Kristina Baum’s high school track coach didn’t think she was fast enough for his team. He doubted she could handle a 2-mile race, so he put her in one anyway, hoping to weed her out. He wanted her to quit.
She didn’t prove him wrong that day, and that was nature’s fault; the skies opened up, canceling the race. But it takes about 30 seconds in her presence to realize something about Baum: she’s definitely not a quitter.
The 37-year-old communications director for the House Natural Resources Committee has covered more than 700 miles by way of one full marathon, 10 half marathons, half a dozen 5Ks and triathlons, and all the miles her pink and turquoise Topo Ultraflys have torn up in between. Next, she has her sights set on the New York City Marathon in November.
These days “two miles is a light day for me,” says Baum. “At this point, I’ll take all the miles I can get.”
She’ll take “all the miles” she can get because she has cancer. Baum was diagnosed with melanoma back in September 2012. After enduring severe bouts of nausea and fatigue and undergoing surgery to remove her lymph nodes, her body was rid of the disease for nearly four years — until it came back in 2016 in her left kidney, and again in December 2018. Baum now faces her third fight against melanoma cancer and her second against metastatic melanoma. It’s spread to her brain.

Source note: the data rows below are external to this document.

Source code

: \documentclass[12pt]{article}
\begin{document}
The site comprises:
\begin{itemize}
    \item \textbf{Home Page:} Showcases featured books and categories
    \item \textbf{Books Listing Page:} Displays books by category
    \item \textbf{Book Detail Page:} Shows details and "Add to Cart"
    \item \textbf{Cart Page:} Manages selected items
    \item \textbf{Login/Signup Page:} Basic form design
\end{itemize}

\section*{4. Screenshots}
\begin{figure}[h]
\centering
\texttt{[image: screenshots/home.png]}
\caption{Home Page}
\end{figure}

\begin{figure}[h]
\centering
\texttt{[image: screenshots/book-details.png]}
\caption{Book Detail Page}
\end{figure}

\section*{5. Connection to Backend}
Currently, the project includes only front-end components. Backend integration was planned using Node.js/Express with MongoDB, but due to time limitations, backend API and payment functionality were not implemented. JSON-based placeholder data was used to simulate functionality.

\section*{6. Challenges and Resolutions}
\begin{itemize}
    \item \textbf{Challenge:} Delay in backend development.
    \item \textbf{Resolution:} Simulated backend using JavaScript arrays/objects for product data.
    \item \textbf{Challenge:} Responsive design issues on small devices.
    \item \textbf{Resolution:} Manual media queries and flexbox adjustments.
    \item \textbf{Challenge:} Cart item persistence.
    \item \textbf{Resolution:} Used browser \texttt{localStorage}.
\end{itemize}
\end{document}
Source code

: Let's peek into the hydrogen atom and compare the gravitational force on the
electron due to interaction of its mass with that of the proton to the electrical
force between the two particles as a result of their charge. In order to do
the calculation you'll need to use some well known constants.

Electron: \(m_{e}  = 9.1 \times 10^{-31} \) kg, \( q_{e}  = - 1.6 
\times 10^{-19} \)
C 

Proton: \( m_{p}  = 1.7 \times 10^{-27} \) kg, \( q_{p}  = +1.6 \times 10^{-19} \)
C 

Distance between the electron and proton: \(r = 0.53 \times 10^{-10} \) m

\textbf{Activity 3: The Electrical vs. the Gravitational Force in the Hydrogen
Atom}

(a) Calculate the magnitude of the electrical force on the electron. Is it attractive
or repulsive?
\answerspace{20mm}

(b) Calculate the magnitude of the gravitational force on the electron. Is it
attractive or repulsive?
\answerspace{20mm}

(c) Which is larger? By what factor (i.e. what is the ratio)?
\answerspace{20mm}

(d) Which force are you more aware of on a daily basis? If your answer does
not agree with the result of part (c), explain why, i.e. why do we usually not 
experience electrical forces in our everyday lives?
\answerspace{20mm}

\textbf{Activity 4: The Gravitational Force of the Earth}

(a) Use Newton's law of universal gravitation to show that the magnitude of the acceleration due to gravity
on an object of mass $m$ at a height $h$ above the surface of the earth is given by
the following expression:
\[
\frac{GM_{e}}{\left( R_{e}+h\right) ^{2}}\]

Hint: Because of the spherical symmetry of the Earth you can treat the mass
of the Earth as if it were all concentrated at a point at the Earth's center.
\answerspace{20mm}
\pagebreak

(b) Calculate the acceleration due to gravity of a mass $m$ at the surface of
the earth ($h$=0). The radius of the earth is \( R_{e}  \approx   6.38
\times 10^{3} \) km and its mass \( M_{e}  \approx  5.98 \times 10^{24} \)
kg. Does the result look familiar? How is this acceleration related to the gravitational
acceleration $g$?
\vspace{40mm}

The third and latest diagnosis came from a routine check-up and an almost-canceled MRI. After a clean bill of health a month prior, Baum didn’t have any reason to believe she needed another test, let alone one that would take valuable time away from a busy Monday afternoon.
The call “came out of left field,” recalls Baum. “I was training for a full Ironman. I had just hired a coach. I had already planned out … a pretty heavy triathlon season. Work was going well for me. ... It was a complete shock.”
Today, between beams of CyberKnife radiation and training for one of the most enviable feats among runners, Baum hasn’t missed a step in her full-time job on Capitol Hill.
“Media and press doesn’t wait for anyone,” she jokes.
Whether she’s monitoring reporter requests between Johns Hopkins treatments or suffering sleepless nights caused by inescapable skin irritations, she remains grateful for her community of dedicated family, friends, bosses and colleagues who have shown their unequivocal support. Thanks to them, Baum’s just shy of a $10,000 goal to raise money for the Melanoma Research Alliance.
And although Baum’s support system is unmatched, it’s not the only source of hope getting her through her toughest times.
“There’ve been days where I’ve shaken my fist at God wondering, ‘Why is this happening?’” she says. “But I get to a place where ... God is really a big comfort, and there’s going to be things this side of heaven that I’m not going to understand. And I think that’s really OK.”
Baum isn’t just kicking cancer’s ass for her own good, she’s fighting for others too. She’s on a mission to let current and future patients know that, illness aside, they still have a choice to live each day with intent. “You may not feel good, you may feel sick, but you have today, and today is all you need,” she says.
For Baum, that “today” looks like the will to keep fighting — and a tumor that has shrunk to nearly half its size since her last test in March. As for what she expects the moment she crosses the finish line at the New York City Marathon in November, there will definitely be “ugly crying,” she says.